Problem to solve: Below are the records; copy each line in which "Хартс" occurs.

Data in this exercise:
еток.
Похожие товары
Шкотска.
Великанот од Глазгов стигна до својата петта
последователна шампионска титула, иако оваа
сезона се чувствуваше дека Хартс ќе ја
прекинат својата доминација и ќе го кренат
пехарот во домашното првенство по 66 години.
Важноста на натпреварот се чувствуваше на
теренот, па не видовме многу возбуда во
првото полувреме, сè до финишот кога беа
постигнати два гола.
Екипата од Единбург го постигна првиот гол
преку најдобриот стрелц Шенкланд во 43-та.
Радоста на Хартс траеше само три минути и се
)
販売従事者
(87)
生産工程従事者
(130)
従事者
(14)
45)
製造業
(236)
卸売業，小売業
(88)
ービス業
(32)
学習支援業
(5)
...
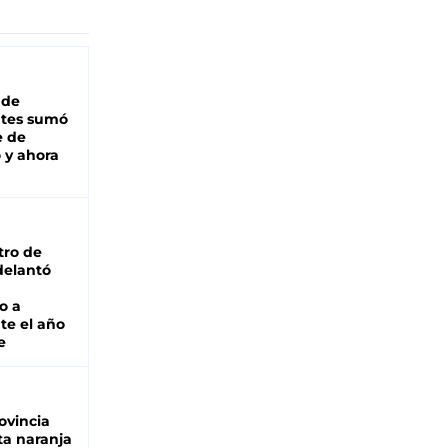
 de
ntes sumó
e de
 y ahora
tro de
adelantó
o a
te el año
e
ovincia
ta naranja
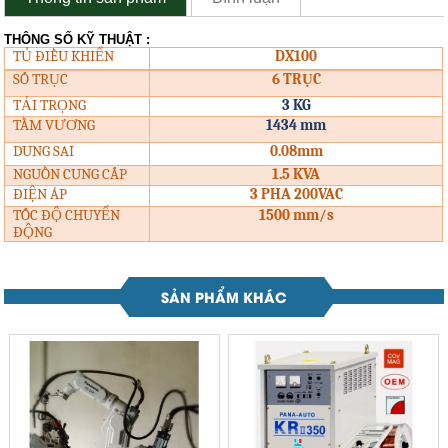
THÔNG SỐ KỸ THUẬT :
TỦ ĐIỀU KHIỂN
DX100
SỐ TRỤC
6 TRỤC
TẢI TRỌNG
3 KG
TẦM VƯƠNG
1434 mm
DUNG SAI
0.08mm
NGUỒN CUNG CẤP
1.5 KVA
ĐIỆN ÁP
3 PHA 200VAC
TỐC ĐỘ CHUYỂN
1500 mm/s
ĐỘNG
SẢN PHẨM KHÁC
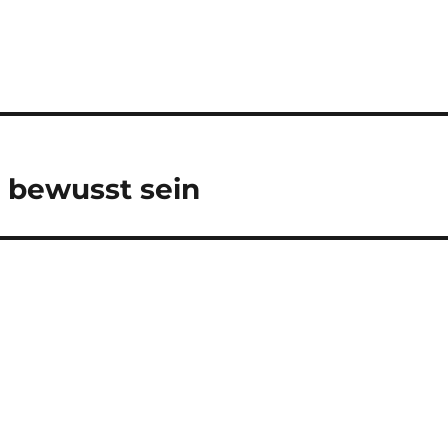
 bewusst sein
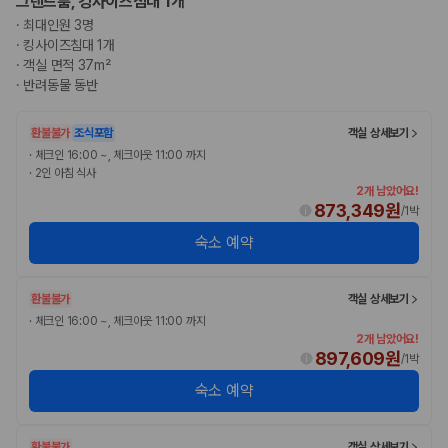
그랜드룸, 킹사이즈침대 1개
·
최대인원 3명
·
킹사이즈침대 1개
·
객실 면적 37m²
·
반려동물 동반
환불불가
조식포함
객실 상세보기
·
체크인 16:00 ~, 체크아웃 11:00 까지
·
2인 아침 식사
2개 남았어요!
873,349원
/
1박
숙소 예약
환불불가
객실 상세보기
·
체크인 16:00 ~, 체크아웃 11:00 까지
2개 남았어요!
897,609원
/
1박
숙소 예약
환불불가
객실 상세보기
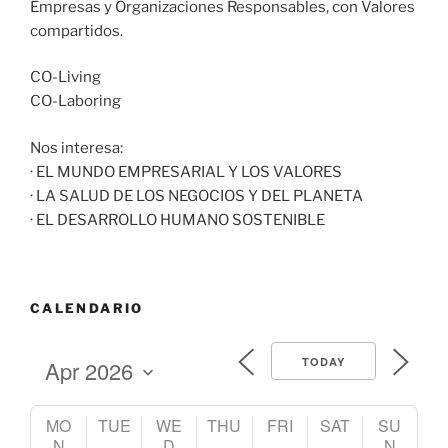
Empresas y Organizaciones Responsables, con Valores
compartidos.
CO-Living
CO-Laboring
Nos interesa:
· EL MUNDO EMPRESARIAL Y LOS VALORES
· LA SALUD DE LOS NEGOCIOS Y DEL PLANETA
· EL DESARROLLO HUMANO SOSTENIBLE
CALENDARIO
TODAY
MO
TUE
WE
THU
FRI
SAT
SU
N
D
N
...
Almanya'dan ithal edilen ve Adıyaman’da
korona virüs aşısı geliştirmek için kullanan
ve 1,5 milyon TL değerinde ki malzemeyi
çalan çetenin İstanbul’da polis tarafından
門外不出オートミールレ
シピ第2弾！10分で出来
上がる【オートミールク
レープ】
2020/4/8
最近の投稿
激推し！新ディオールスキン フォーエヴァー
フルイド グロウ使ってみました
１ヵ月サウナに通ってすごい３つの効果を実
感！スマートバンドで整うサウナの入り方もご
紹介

Result for this task:
сезона се чувствуваше дека Хартс ќе ја
Радоста на Хартс траеше само три минути и се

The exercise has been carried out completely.